Our tour guide quickly adjusted our dinner back at Apple Garden, to simple stir-fried beans and a wild vegetable soup, which our stomachs happily welcomed. He even brought us a magical herbal stew for stomach aliments, which had an interesting flavor and was quickly finished off by us all.

The next day, we decided to take things slower and relax in Aliabad village. At 5am in the morning, I challanged myself to climb to the highest point of the natural road outside our lodging. It was a thrilling and memorable experience. Apple Garden is located on the outskirts of the main settled area, with paths to the high mountains just on its backdoor. These are peaks that embrace layers of snow in winters; even in summer, the snow line remained visible.

On my way back from my individual adventure, I bumped into one of our tour fellows, my friend who is a retired biology teacher. She was happily identifying the plants along the path, and told me that they are desert-type vegetation, remanants of the Ice Age.
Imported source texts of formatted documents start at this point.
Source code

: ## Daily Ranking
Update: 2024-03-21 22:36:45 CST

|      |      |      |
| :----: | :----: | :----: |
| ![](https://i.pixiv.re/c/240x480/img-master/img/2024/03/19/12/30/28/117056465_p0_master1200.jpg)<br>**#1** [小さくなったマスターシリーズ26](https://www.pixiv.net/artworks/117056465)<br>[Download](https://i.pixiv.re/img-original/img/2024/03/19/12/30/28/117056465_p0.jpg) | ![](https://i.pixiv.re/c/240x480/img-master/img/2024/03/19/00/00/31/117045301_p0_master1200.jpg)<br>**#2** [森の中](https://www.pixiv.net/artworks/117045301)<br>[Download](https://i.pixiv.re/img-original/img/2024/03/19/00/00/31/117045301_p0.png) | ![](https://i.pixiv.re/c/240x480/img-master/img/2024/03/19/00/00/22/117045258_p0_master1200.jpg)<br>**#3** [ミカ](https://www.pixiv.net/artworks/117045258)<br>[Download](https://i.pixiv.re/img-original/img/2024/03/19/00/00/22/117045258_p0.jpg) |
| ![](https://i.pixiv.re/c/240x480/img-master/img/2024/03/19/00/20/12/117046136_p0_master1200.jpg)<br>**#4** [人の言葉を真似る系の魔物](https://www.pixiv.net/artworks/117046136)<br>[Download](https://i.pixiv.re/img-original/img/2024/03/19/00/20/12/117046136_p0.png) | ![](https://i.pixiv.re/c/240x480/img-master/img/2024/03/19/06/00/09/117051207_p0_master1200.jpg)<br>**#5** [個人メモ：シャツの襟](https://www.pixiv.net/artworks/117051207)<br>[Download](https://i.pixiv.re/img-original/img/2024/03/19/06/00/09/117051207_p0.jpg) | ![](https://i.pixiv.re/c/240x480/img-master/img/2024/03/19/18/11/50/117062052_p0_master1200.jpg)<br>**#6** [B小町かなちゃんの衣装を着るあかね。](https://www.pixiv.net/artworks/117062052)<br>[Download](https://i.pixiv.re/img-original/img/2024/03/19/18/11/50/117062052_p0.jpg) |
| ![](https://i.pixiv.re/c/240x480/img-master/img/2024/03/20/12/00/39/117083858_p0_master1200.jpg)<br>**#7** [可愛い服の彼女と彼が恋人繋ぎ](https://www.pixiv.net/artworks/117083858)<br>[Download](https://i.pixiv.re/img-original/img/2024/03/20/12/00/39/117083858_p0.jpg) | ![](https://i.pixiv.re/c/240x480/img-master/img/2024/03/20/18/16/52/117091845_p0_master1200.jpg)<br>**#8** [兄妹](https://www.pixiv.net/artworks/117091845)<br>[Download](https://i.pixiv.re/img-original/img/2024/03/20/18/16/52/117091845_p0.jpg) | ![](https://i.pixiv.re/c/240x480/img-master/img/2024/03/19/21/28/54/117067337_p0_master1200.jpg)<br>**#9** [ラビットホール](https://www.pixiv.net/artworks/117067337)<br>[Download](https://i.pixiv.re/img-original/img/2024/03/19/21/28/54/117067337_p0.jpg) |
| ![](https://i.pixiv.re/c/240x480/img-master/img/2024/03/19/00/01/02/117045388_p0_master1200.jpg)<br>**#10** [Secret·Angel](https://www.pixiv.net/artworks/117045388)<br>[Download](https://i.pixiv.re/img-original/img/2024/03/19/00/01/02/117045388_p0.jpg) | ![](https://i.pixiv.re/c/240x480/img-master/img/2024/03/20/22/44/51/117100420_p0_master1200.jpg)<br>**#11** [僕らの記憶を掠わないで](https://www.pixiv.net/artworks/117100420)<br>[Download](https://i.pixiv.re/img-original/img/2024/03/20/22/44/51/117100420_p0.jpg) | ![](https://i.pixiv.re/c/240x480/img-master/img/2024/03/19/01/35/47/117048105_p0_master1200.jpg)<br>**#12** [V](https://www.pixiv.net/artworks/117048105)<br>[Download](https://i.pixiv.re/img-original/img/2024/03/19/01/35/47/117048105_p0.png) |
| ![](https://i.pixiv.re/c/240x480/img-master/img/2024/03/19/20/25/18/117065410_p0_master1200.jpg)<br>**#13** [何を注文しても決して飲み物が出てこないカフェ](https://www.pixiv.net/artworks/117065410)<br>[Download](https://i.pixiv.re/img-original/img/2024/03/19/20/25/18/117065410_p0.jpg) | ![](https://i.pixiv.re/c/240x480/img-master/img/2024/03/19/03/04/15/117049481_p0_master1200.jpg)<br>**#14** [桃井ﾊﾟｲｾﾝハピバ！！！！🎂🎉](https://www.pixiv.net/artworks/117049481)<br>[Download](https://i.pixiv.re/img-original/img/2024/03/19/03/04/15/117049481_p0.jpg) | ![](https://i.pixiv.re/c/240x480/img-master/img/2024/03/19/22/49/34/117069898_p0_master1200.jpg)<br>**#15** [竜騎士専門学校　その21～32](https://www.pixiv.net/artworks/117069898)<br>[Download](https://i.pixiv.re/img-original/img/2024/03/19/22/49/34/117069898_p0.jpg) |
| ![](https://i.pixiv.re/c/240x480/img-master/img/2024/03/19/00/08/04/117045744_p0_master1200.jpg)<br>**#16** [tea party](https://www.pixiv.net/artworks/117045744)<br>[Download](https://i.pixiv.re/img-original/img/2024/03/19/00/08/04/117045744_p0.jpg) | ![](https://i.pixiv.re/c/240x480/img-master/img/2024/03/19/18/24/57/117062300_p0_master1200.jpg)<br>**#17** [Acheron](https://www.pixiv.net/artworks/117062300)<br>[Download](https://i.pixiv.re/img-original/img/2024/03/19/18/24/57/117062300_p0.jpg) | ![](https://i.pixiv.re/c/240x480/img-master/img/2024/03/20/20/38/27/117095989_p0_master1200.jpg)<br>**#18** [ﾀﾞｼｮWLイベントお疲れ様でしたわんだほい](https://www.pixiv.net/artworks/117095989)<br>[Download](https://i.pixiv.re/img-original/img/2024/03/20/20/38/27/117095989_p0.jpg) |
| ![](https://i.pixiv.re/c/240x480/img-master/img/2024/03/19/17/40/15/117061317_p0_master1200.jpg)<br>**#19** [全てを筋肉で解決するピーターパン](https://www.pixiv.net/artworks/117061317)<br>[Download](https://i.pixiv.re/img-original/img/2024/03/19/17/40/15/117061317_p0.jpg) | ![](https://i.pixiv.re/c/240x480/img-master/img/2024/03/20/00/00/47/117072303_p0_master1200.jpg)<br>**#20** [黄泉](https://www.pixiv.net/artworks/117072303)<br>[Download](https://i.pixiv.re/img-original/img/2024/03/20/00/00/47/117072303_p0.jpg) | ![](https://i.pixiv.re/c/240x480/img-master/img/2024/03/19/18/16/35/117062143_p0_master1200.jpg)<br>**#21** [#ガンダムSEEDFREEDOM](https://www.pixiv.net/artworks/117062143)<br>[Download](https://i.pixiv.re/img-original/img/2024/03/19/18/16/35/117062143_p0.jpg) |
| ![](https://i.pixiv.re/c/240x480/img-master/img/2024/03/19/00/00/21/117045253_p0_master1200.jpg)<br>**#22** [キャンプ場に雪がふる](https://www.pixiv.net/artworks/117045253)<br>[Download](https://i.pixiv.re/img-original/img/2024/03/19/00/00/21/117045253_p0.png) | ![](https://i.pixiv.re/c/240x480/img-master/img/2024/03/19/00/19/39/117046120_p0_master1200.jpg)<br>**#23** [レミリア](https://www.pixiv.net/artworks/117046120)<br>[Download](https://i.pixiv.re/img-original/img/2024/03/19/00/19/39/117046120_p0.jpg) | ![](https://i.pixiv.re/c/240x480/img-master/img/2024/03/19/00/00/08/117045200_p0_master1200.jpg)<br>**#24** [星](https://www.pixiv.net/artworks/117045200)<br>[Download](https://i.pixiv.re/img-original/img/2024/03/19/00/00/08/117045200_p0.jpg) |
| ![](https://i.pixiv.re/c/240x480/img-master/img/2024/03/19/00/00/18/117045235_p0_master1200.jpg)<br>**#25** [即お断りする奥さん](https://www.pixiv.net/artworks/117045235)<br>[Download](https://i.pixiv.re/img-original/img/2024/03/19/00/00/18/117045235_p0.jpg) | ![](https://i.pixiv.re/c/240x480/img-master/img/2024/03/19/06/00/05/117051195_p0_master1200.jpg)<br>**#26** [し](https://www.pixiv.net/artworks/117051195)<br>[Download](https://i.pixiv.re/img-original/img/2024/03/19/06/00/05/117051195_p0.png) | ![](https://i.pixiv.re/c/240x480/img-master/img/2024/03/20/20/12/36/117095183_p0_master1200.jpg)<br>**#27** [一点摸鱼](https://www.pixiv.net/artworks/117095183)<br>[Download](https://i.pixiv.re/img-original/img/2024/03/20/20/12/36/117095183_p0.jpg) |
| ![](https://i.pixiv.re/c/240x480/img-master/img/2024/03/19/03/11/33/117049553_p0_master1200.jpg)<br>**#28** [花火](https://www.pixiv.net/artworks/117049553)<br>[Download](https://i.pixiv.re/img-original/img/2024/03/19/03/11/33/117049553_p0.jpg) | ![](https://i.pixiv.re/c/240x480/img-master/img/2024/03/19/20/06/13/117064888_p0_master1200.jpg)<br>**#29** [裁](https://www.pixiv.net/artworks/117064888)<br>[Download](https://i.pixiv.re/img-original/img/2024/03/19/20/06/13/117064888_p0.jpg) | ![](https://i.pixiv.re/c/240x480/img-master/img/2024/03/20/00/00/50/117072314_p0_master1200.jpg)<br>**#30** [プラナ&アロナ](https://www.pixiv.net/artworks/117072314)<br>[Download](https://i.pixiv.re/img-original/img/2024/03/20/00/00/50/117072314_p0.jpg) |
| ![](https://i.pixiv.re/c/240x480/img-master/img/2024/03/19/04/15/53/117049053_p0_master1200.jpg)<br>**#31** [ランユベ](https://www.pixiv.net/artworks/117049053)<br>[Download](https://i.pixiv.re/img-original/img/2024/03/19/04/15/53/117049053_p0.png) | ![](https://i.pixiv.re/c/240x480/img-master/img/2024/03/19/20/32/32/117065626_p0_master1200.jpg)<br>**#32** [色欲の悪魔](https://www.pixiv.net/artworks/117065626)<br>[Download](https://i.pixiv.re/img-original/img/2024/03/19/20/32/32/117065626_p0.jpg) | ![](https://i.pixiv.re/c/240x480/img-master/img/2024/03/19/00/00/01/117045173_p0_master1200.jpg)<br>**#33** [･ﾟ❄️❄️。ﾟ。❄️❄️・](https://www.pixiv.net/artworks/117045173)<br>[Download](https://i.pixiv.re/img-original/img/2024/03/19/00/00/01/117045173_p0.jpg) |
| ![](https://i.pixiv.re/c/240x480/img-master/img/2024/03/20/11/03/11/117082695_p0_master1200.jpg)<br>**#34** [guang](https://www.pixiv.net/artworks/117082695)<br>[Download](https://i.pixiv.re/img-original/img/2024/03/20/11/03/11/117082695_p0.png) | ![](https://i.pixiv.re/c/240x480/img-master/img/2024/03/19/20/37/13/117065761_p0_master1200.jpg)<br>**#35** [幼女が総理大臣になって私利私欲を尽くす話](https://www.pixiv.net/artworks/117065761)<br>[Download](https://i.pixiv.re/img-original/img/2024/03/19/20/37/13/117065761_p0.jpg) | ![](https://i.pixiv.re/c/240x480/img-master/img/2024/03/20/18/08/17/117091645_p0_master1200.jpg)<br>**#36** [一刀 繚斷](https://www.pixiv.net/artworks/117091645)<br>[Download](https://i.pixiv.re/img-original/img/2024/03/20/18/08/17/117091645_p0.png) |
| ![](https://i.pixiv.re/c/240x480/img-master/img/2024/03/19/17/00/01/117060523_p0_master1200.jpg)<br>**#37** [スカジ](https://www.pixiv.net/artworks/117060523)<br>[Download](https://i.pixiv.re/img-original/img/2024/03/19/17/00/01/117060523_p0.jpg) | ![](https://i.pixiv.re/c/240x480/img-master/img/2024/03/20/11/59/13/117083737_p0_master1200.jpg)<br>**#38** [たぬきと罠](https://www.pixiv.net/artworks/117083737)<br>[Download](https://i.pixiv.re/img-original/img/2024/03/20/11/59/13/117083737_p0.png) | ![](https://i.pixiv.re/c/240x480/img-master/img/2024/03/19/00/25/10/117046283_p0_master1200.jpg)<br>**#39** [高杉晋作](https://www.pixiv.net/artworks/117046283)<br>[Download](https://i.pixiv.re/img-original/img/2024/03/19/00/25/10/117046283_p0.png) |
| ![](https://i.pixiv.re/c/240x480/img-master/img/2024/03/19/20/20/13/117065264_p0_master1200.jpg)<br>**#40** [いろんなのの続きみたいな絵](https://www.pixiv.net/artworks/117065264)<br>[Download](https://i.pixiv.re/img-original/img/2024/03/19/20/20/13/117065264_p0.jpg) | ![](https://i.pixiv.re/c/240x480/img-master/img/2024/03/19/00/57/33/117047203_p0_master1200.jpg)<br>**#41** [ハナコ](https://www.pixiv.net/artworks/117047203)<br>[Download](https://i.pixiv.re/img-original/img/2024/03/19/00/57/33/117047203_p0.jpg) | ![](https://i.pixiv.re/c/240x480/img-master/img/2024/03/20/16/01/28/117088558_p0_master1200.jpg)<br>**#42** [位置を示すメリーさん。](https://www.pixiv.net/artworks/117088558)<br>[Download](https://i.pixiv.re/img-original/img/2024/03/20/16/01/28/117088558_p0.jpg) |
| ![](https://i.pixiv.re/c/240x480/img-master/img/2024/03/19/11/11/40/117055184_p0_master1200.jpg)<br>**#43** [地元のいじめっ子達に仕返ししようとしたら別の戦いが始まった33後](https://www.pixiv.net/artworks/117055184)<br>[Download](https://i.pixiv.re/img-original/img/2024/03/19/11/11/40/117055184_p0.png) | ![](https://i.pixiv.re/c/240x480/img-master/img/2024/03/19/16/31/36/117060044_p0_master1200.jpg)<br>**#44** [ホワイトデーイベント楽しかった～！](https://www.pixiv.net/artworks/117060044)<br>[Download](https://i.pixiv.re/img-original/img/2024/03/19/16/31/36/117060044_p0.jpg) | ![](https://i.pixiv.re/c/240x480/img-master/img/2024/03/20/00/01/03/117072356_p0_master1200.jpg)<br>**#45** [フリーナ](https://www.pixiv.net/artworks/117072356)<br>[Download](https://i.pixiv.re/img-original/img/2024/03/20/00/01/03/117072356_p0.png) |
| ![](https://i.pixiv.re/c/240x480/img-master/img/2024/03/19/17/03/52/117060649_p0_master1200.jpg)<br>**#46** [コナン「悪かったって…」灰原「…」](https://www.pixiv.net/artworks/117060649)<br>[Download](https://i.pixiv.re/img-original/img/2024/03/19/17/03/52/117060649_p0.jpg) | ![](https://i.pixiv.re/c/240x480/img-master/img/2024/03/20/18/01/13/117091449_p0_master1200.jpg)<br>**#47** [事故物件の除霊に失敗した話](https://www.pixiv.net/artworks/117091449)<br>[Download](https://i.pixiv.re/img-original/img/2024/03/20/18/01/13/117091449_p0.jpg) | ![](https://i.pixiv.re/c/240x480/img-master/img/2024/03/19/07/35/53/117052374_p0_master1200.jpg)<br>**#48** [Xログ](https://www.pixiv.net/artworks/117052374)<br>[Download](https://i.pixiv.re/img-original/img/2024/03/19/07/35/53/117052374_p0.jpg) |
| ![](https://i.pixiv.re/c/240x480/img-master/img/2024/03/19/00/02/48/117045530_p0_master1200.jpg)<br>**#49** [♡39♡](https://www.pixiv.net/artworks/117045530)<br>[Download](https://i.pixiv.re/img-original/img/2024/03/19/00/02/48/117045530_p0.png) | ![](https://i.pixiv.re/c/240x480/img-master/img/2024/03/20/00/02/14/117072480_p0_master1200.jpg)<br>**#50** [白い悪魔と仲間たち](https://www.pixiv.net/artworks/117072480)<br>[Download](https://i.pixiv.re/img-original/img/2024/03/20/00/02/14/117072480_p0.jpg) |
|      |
What an interesting and educational morning walk!

Later that day, we took a short car ride to Murtazabad, another village on the other side of the valley. From there, the view of Aliabad was spectacular. In our walk around the village of Murtazabad, I was able to observe close-up the irrigation channels, the various crops planted in the gardens, the animals being raised. We also saw many black flags, raised for mourning Hussain, the Prophet Muhammad’s grandson, at the Shia mosque in this village. I’m so glad that the good people at Magpie Tours custom-tailored this part of our cultural tour. It was truly an unique and insightful immersion into Hunza local life.